Instructions for verifying signed results follow.
Verifying a Signed Result¶
A signed Result (either created by you or provided by someone else) can be verified by anyone who has the signer’s public key in their GPG keyring[3].
Below is the workflow for verifying a signed result using an example result.
First, find the name of the signature that you’d like to verify by running the following command to list all annotations attached to the result. These will be the Annotations of type Signature, and you should note the corresponding name value.
qiime tools annotation-list \
--input-path signed-result.qza
ID: ccbedc23-03f0-4092-ac24-4eeed467ece1
name: signature-name
type: Signatureimport qiime2
result = qiime2.sdk.Result.load('signed-result.qza')
for annotation in result.iter_annotations():
print(f"Name: {annotation.name}\nType: {annotation.annotation_type}")
Name: signature-name
Type: SignatureIn this example, the name is signature-name.
Next, verify the signature as follows, providing the name:
qiime tools signature-verify \
--input-path my-signed-result.qza \
--name 'signature-name'import qiime2
result = qiime2.sdk.Result.load('signed-result.qza')
result.verify('signature-name')If the Signature is verified successfully, you will see the following:
Signature signature-name on Result signed-result.qza verified successfully.'Signature `signature-name` verified successfully.'If Signature verification fails, you will receive an error message with details on the failure.
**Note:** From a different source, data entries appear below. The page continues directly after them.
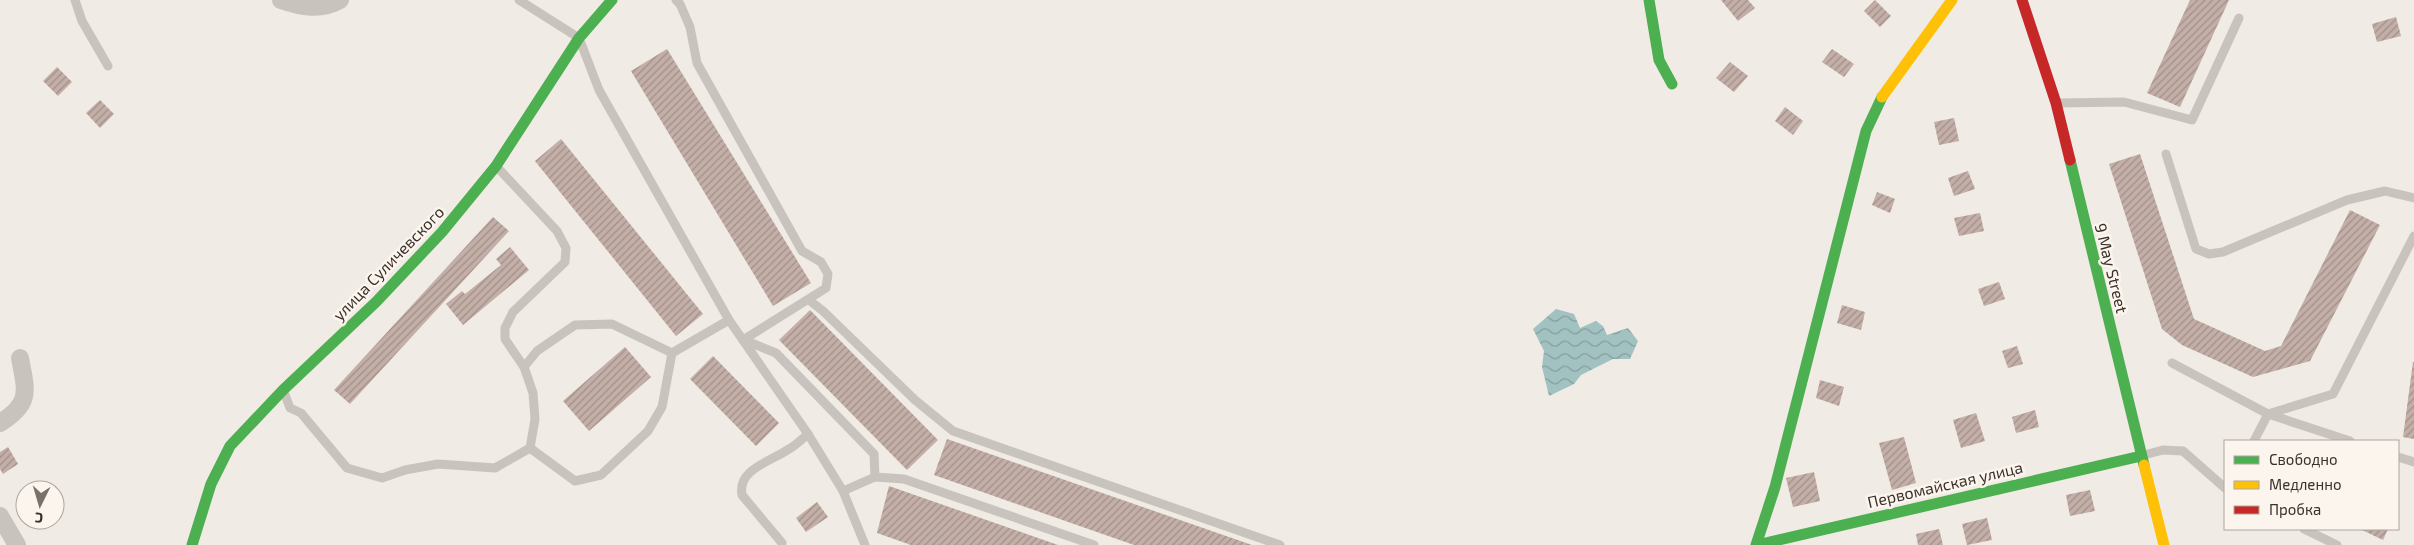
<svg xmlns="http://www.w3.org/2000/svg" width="2414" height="545" viewBox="0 0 2414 545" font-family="'Exo 2',sans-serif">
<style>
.water{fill:url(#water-waves)}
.building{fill:url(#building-hatch)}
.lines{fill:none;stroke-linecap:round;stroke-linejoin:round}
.lane{stroke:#c9c3be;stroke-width:9}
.street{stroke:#c9c3be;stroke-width:18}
.fast{stroke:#4caf50;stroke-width:11}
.slow{stroke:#ffc107;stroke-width:11}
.jam{stroke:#c62828;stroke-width:11}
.labels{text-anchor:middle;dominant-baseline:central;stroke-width:5;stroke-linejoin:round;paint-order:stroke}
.street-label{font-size:16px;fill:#3b302b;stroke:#fbf5ee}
</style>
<defs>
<pattern id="water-waves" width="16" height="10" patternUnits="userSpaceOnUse" patternTransform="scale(1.25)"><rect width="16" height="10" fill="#a1c2c1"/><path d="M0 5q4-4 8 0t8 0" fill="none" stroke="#849e9d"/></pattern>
<pattern id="building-hatch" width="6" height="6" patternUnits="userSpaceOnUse" patternTransform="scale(1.25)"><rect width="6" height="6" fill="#c3afa7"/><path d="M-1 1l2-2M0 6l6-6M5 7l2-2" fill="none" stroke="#a08f88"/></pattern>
</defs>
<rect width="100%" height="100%" fill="#f0ebe5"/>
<!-- water -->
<polygon class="water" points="1556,309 1574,314 1580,328 1596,321 1603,326 1607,335 1628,328 1638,341 1630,359 1613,359 1581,375 1574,384 1549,396 1542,367 1544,351 1533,329"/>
<!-- building -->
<g class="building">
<polygon points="1721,0 1748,0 1755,8 1738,21"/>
<polygon points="1875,0 1891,16 1880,27 1864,11"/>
<polygon points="2190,0 2229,0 2180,107 2147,93"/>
<polygon points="2396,17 2401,36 2377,42 2372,24"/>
<polygon points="667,49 811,283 773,306 631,71"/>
<polygon points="1832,49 1854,64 1844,77 1822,62"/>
<polygon points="1730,62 1748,76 1734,92 1716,78"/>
<polygon points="57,67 72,82 58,96 43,81"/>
<polygon points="100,100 114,114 100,128 86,113"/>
<polygon points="1785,107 1803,121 1793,135 1775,121"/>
<polygon points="1954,118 1959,141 1939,145 1934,122"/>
<polygon points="561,139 703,314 676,336 535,161"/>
<polygon points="2140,154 2194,319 2265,351 2281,346 2350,210 2380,225 2310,361 2253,377 2182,345 2162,329 2109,164"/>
<polygon points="1968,171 1975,189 1954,196 1948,178"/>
<polygon points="1877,192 1895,199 1890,213 1872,205"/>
<polygon points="1980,213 1984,231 1959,236 1954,218"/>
<polygon points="493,217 509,231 350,404 334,390"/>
<polygon points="510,247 529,270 463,325 446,304 462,291 465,294 501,265 496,259"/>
<polygon points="1999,282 2005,299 1984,306 1978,289"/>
<polygon points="1842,305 1865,312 1861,330 1837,323"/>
<polygon points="810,310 938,440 907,470 779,340"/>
<polygon points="2017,346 2023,364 2008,368 2002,351"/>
<polygon points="625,347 651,377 589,431 563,401"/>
<polygon points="713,356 779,423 756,446 690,379"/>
<polygon points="2413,362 2414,362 2414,439 2403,437"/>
<polygon points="1820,380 1844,387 1839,406 1816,398"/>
<polygon points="2035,410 2039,427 2016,433 2012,417"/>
<polygon points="1976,413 1985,441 1961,448 1953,420"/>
<polygon points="1904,437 1916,483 1892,490 1879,443"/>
<polygon points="947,439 1252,545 1134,545 934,475"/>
<polygon points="8,447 18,464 3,474 0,469 0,452"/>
<polygon points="1814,472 1820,501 1793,507 1786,478"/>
<polygon points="889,486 1058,545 911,545 877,533"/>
<polygon points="2090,490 2095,511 2070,516 2066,495"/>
<polygon points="817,502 828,517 806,532 796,518"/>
<polygon points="1987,518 1992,540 1967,545 1962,524"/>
<polygon points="1939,529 1943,545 1918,545 1916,534"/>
<polygon points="2360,529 2388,529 2383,540"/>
</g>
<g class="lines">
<!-- lane -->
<g class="lane">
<polyline points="75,0 82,21 108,66"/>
<polyline points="519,0 579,38 599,90 729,320 808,434 843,491 865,545"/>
<polyline points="676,0 680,4 690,27 697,63 802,251 821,262 828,274 826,288 743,340"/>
<polyline points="2059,103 2124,102 2192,120 2239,18"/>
<polyline points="2166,154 2196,249 2209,254 2223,252 2347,200 2385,191 2414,198"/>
<polyline points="809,300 823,311 915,400 953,431 1280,545"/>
<polyline points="744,340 776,353 874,454 875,477"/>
<polyline points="672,353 729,320"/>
<polyline points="2172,363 2268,414 2333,394 2414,236"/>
<polyline points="524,367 537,351 575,325 612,324 672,353 662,407 648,431 601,475 575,481 530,448"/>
<polyline points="284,392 290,408 301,413 347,468 382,478 405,470 438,464 495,468 530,448 535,419 533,393 524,367 505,339 505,328 513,312 565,262 566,248 557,231 497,167"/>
<polyline points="2254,441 2268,414 2350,441"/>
<polyline points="2144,455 2163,450 2183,451 2225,488"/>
<polyline points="2398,457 2414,462"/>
<polyline points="843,491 875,477 904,479 1094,545"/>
<polyline points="2304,529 2337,545"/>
<path d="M782 543 742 495C737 469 772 461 789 449 796 445 802 439 808 434"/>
</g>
<!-- street -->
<g class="street">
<path d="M281 0C301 7 321 11 340 0"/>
<path d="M0 423C32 403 26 391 20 358"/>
<polyline points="0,516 17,545"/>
</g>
<!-- fast -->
<g class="fast">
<polyline points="1649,0 1659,60 1672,84"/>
<polyline points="2070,160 2144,465"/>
<polyline points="192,545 211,484 230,446 283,390 376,302 442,232 496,166 579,38 612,0"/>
<polyline points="1756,545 1775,487 1866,131 1882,97"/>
<polyline points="1757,545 2141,456"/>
</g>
<!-- slow -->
<g class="slow">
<polyline points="1882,97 1952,0"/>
<polyline points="2144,465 2164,545"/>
</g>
<!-- jam -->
<polyline class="jam" points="2022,0 2056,103 2070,160"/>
</g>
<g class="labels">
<!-- street labels -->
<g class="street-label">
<text transform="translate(388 263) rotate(-46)">улица Суличевского</text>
<text transform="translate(2112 268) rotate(76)">9 May Street</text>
<text transform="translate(1945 484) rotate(-13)">Первомайская улица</text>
</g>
</g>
<!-- legend -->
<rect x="2224" y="440" width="175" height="90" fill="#fbf5ee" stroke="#aea6a0"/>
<rect x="2234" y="456" width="25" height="8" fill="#4caf50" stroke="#aea6a0"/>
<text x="2269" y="465" font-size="15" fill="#3b302b">Свободно</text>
<rect x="2234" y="481" width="25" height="8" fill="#ffc107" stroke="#aea6a0"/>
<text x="2269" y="490" font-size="15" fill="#3b302b">Медленно</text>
<rect x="2234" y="506" width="25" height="8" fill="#c62828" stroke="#aea6a0"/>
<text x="2269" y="515" font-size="15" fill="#3b302b">Пробка</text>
<!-- north arrow -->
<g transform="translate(40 505) rotate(185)"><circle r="24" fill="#fbf5ee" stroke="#aea6a0"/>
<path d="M0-4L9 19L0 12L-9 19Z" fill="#7a716c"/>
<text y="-8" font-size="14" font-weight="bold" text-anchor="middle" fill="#3b302b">С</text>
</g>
</svg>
If verification fails, you should not use the result and contact the person or organization who you were expecting to obtain it from to let them know that signature verification failed.
Cryptography: the discipline concerned with communication security (eg, confidentiality of messages, integrity of messages, sender authentication, non-repudiation of messages, and many other related issues), regardless of the used medium such as pencil and paper or computers. This definition was obtained from wiktionary, accessed on 17 Nov 2025.
This section of the GPG documentation walks through exchanging public keys, which includes both how to export your public key to share with someone, and how to import someone else’s public key to your keyring.